Most of the remaining part of overhead costs at universities is consumed by the bureaucracy. Nominally, indirect costs on grants are supposed to provide support staff to help researchers submit grant proposals, provide accounting, follow rules set forth by government funding agencies, etc. In practice, old universities have become bloated with a lot of administrators and staff that do fundraising, influencing, making a university look pretty, etc. To pay for all of this is what drives universities to push faculty to apply for grant funding. After starting my own research organization, I can confirm those support staff weren't really doing anything to help with research, they were just middlemen that resulted in extra administrative steps being inserted into the process.

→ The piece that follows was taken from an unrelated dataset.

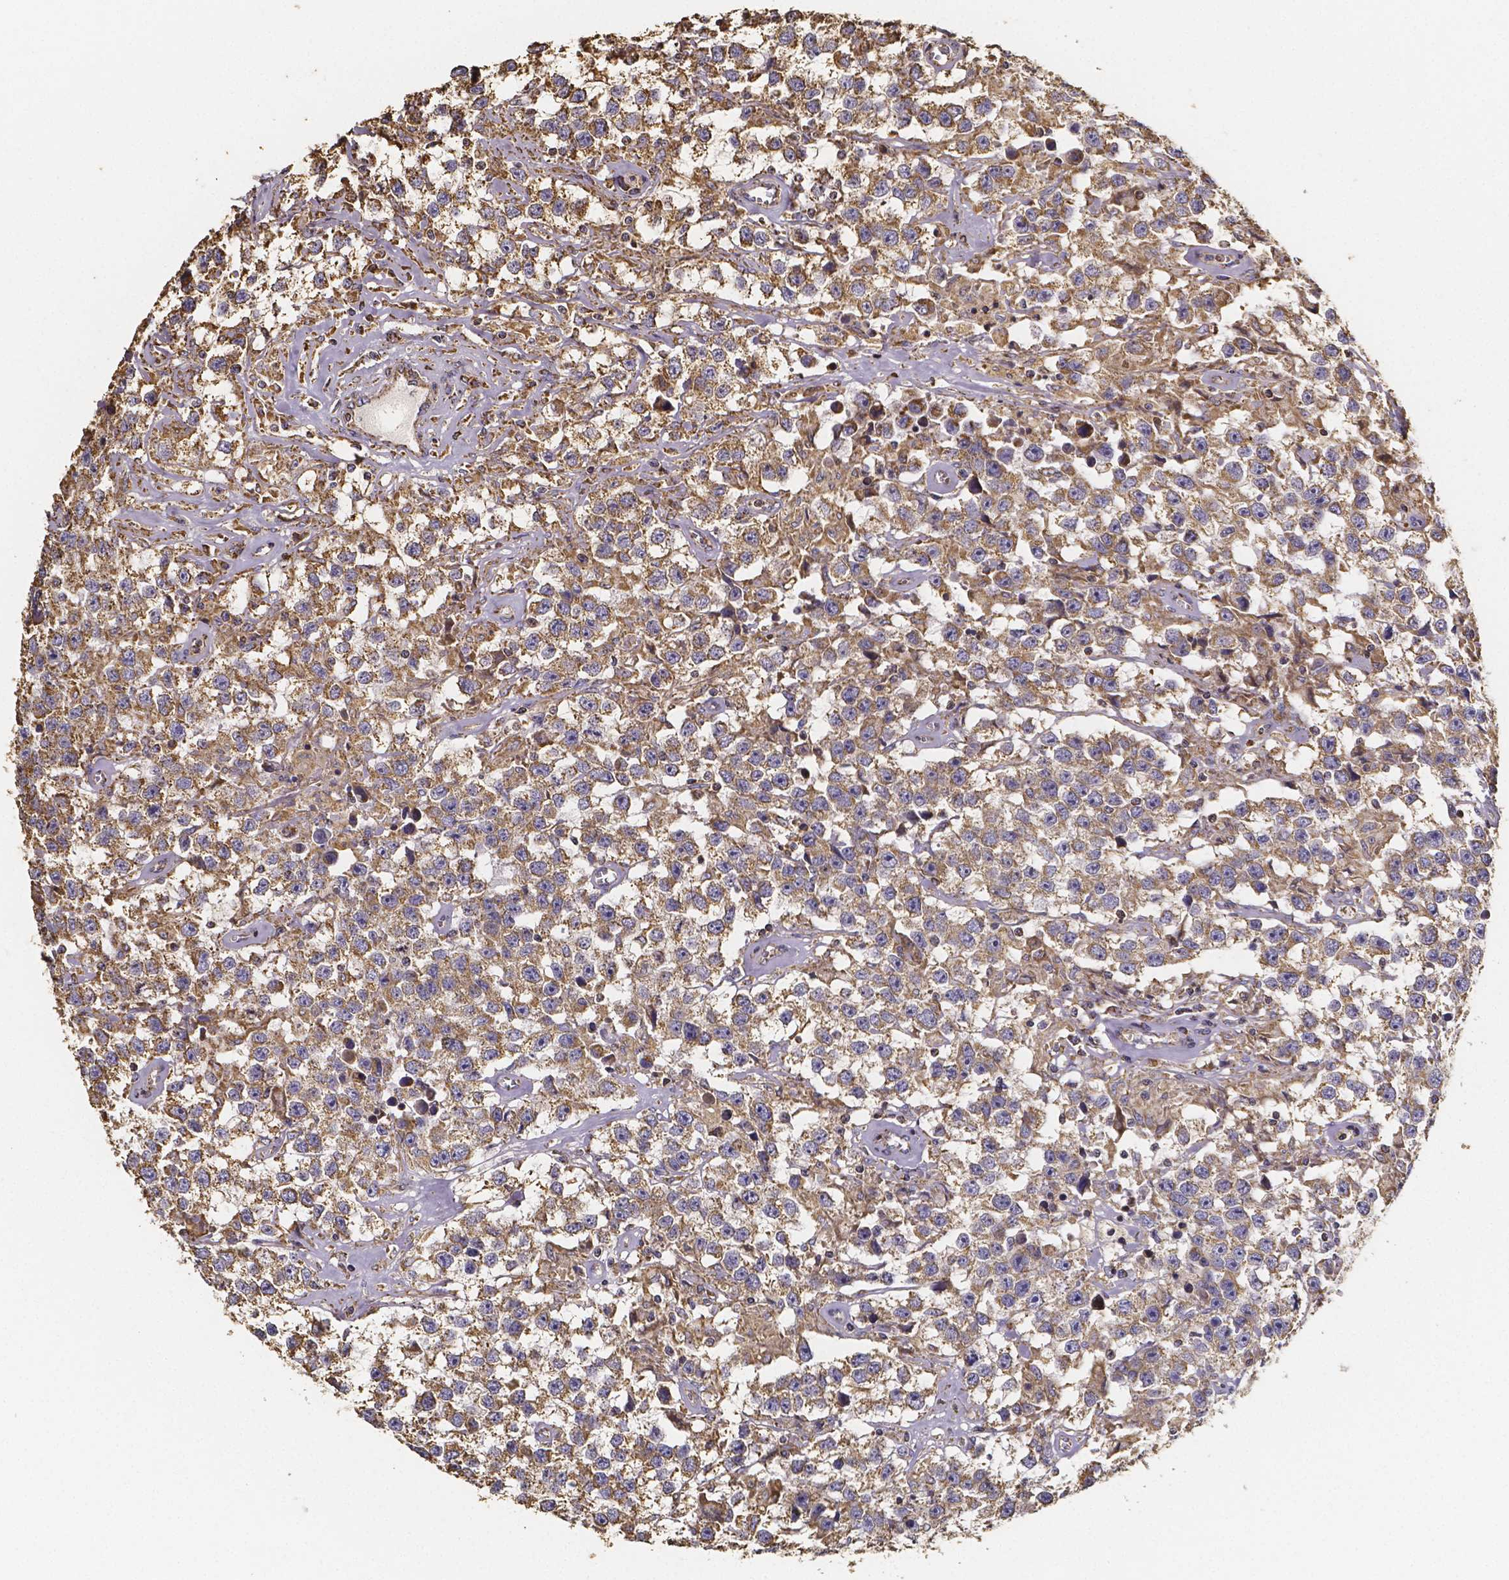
{"staining": {"intensity": "moderate", "quantity": ">75%", "location": "cytoplasmic/membranous"}, "tissue": "testis cancer", "cell_type": "Tumor cells", "image_type": "cancer", "snomed": [{"axis": "morphology", "description": "Seminoma, NOS"}, {"axis": "topography", "description": "Testis"}], "caption": "This is an image of immunohistochemistry staining of seminoma (testis), which shows moderate staining in the cytoplasmic/membranous of tumor cells.", "gene": "SLC35D2", "patient": {"sex": "male", "age": 43}}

I actually do less administrative work now that I am doing all the jobs at an independent research organization than I did when I was a university professor, which leaves me more time to do research.

Variation of indirect costs among researchers

About half of fundamental research does not require laboratories or field work, but uses computer simulations, computations, or analytical work. Such work requires a computer, office supplies, and office space, which most people already have. In most of these cases, utility costs are lower, and insurance, building maintenance, supplies, and equipment are mostly irrelevant. This would still leave overhead rates around 4% for simulations, computations, or analytical work.

There is much more variation of costs among laboratory and field research. Equipment varies widely in cost. Electricity use can vary significantly.

For my research, a 15% indirect cost rate is a comfortable budget which leaves me a lot to spend on a machine shop. Most research can do with less than this. I do think there is a role for universities or research groups with higher overhead costs if they are spent on lab facilities and research support facilities. But when indirect costs get high, all they do is create a bureaucracy that gets in the way of research.